Agricultural lenders expect only 58% of borrowers will remain profitable this year compared to 78% last year, according to the 2024 Ag Lender Survey produced jointly by the American Bankers Association and Farmer Mac. The survey was released during the second day of ABA’s Agricultural Bankers Conference in Milwaukee.
The combination of lower export demand for U.S. agricultural goods and the rebound of global inventories has put significant downward pressure on global commodity prices and U.S. farm incomes, according to the report. However, profitability expectations varied by region and major commodity types, with livestock producers garnering more optimism from lenders than crop growers.
“Agricultural credit quality remained robust in 2024, but lenders expect deterioration in the coming year as farmers face a more challenging environment,” said Tyler Mondres, senior director of research at ABA. “Lenders are taking prudent steps to manage risk such as tightening underwriting standards, and they remain committed to working with and supporting their borrowers.”
Among the survey’s findings:
- Farmland values continued to rise in 2024, albeit at a slower pace than in previous years. However, regional differences abound, and headwinds have grown in many areas. As a result, most lenders expect land values and cash rents may plateau or decline over the next year
- Liquidity and farm income remained atop the list of lender concerns for producers. Meanwhile, lenders expressed less concern this year about inflation, weather and many other factors affecting producers.
- The top concern facing lending institutions in 2024 was credit quality and agricultural loan deterioration. Lender competition and interest rate volatility were the second and third greatest overall concerns, respectively.
- Concern levels spiked in 2024 for several sectors, including grains, fruits and tree nuts. On the other hand, concern levels dropped for dairy, beef and poultry.

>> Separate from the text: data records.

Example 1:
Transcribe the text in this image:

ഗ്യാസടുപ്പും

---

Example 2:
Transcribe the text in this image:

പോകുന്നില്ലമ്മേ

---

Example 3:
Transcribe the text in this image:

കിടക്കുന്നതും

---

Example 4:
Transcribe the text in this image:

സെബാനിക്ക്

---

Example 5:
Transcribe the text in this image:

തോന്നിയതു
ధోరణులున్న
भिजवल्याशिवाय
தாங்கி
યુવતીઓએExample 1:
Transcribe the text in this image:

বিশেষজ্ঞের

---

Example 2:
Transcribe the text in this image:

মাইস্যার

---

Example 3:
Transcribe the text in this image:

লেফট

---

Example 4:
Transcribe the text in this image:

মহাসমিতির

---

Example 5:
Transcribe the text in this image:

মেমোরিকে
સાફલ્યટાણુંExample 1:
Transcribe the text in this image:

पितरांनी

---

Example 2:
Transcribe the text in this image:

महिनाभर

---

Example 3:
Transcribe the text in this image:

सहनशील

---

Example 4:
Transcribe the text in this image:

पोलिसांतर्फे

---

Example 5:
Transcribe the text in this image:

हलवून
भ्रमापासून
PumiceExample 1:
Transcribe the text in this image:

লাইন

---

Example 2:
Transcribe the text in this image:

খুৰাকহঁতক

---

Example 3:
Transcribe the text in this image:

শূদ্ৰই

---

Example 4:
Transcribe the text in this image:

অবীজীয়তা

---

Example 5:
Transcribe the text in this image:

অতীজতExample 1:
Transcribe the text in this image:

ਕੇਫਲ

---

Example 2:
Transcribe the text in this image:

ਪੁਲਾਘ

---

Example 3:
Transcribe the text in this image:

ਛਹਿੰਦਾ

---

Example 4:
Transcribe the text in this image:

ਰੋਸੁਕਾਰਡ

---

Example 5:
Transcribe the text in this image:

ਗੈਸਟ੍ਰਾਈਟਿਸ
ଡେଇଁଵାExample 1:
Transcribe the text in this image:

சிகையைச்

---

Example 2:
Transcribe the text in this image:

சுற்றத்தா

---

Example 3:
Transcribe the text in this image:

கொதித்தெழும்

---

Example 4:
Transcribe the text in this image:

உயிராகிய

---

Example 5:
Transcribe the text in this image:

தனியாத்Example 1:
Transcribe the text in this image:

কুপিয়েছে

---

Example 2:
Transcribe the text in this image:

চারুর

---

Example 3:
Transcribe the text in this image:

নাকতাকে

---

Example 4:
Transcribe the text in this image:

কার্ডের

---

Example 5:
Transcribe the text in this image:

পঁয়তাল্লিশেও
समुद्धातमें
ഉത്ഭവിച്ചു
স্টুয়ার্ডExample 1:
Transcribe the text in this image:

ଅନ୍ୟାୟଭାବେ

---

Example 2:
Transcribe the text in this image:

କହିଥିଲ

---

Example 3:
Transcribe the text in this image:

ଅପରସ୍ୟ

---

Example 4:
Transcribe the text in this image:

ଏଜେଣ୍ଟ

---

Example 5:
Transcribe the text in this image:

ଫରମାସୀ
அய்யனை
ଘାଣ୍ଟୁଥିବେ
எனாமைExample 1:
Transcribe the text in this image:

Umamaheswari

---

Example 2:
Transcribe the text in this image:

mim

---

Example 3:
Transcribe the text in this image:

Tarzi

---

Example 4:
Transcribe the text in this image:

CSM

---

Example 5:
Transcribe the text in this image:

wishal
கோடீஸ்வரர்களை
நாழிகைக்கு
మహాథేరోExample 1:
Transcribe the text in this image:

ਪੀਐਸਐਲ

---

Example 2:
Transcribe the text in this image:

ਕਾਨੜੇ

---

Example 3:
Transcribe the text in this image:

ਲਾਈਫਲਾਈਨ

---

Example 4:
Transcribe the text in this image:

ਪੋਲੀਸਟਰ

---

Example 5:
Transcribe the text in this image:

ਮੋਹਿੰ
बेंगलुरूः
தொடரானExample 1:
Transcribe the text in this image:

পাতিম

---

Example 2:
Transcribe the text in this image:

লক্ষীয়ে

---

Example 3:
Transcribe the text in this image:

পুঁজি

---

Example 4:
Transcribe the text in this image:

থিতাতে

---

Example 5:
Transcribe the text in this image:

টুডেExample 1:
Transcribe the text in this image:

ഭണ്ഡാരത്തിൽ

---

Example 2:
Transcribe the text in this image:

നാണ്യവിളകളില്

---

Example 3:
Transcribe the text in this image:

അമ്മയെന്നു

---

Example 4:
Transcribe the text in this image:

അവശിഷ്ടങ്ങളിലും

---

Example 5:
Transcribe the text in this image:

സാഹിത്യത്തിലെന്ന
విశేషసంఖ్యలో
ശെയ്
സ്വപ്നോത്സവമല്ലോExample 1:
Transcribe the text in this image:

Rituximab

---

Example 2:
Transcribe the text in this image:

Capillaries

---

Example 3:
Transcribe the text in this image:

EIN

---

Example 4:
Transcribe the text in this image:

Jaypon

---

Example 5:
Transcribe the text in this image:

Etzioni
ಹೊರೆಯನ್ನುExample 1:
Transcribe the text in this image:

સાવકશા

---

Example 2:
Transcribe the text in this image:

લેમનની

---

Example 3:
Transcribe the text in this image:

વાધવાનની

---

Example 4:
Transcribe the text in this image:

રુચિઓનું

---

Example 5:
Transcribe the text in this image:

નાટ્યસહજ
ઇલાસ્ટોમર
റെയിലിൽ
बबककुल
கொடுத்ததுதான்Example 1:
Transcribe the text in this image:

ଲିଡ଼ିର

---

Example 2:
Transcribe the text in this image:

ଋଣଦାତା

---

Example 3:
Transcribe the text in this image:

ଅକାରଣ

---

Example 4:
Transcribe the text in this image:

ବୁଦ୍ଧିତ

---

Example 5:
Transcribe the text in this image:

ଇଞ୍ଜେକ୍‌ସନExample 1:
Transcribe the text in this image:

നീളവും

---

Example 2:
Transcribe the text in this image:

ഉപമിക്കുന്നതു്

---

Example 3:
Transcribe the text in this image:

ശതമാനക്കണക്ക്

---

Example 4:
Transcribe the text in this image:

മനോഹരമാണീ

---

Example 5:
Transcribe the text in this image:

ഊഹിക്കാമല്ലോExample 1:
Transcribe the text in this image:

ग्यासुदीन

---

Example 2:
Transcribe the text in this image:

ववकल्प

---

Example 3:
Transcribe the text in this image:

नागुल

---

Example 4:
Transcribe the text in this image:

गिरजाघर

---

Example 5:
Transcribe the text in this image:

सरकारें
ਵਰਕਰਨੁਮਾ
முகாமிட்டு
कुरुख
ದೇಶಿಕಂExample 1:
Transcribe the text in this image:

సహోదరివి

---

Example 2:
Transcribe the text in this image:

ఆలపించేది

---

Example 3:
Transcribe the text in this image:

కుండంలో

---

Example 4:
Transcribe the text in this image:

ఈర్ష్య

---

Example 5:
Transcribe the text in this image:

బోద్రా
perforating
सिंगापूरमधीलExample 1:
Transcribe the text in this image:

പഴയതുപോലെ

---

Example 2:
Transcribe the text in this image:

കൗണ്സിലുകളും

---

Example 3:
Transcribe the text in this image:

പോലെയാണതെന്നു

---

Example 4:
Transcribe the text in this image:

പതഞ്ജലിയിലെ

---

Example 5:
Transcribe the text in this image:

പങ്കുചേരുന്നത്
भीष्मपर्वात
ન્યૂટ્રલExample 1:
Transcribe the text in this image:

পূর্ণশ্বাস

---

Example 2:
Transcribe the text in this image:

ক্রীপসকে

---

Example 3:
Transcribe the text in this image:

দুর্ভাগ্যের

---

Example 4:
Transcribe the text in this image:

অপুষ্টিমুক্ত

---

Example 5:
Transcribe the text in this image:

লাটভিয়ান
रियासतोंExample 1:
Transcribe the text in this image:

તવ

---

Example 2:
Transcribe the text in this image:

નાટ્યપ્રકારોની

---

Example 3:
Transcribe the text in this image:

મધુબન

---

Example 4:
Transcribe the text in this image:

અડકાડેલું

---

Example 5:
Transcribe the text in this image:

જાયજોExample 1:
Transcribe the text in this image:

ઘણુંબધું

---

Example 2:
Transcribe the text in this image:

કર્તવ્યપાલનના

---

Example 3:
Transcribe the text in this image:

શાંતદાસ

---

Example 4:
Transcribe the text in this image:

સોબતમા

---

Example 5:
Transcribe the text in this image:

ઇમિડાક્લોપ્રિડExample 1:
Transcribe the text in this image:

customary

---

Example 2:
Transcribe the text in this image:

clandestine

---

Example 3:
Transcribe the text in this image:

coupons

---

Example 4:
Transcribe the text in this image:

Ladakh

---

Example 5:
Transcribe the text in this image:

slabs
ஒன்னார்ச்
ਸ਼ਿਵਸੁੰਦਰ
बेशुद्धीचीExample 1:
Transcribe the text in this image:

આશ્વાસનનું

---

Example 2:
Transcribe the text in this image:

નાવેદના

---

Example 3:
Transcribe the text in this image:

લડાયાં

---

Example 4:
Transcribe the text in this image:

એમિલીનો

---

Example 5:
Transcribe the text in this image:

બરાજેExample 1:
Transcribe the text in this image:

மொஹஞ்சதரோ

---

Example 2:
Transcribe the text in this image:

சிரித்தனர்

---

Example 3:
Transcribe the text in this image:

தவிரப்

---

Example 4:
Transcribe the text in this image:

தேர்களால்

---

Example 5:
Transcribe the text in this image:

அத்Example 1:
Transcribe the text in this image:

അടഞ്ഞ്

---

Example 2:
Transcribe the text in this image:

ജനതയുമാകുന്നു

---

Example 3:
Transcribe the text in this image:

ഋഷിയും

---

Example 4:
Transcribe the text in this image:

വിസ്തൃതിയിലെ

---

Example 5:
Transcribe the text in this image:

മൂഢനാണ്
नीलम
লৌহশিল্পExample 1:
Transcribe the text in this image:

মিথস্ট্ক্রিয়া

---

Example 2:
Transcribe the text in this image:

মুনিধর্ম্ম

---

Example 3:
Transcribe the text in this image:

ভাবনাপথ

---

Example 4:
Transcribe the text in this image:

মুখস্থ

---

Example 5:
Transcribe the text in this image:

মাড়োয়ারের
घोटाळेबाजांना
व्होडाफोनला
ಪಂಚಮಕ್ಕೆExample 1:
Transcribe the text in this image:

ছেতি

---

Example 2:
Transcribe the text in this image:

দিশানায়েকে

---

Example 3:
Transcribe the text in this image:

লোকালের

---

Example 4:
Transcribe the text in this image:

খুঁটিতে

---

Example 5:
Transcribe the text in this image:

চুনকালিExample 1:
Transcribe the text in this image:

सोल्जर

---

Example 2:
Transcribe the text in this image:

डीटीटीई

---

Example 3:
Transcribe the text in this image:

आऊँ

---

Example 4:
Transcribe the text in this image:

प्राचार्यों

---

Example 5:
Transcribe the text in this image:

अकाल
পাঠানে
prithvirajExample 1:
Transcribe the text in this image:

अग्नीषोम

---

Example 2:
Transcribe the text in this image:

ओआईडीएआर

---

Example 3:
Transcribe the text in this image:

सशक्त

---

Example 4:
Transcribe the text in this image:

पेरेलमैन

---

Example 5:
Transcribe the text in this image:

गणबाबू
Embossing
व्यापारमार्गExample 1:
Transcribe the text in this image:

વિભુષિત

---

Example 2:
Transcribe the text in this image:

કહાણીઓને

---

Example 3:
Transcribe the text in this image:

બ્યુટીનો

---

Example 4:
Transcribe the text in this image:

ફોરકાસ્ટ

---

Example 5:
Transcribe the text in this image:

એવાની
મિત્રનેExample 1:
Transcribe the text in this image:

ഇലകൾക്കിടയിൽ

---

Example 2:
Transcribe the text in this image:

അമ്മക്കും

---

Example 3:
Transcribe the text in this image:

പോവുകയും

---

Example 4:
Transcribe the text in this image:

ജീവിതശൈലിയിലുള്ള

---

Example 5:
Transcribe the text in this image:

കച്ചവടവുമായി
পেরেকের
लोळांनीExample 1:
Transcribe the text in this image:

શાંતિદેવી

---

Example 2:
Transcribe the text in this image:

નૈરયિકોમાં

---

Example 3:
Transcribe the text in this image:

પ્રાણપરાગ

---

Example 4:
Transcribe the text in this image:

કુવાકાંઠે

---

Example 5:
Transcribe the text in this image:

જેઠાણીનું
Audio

The changes largely reflect how the farm income outlook has shifted within each sector over the past year.
- According to the diffusion index, demand for loans secured by farmland and agricultural production loans increased in 2024. Respondents anticipate that loan demand for both categories will continue to increase over the next 12 months.
- Survey respondents reported that ag loan delinquencies and charge-off rates remained stable in 2024. However, lenders expect credit quality to deteriorate over the next 12 months, as farmers may face a more challenging environment in the year ahead. As a result, a higher share of lenders plan to tighten underwriting standards and loan terms for agricultural credit.
- Lenders reported an average agricultural loan application approval rate of 86% for new loans in the 12 months leading up to August 2024 and expect the approval rate for renewal requests to be 88% in the following 12 months.
- Rate cuts would be beneficial for lenders that are more liability-sensitive, as funding costs come down. Lower rates would also reduce unrealized losses on the balance sheet. It is less clear, though, whether rate cuts will be a net benefit for lenders with large variable rate loan portfolios that are more sensitive on the asset side of the balance sheet. For agricultural borrowers, rate cuts could help alleviate some of the pressures weighing on farm profitability.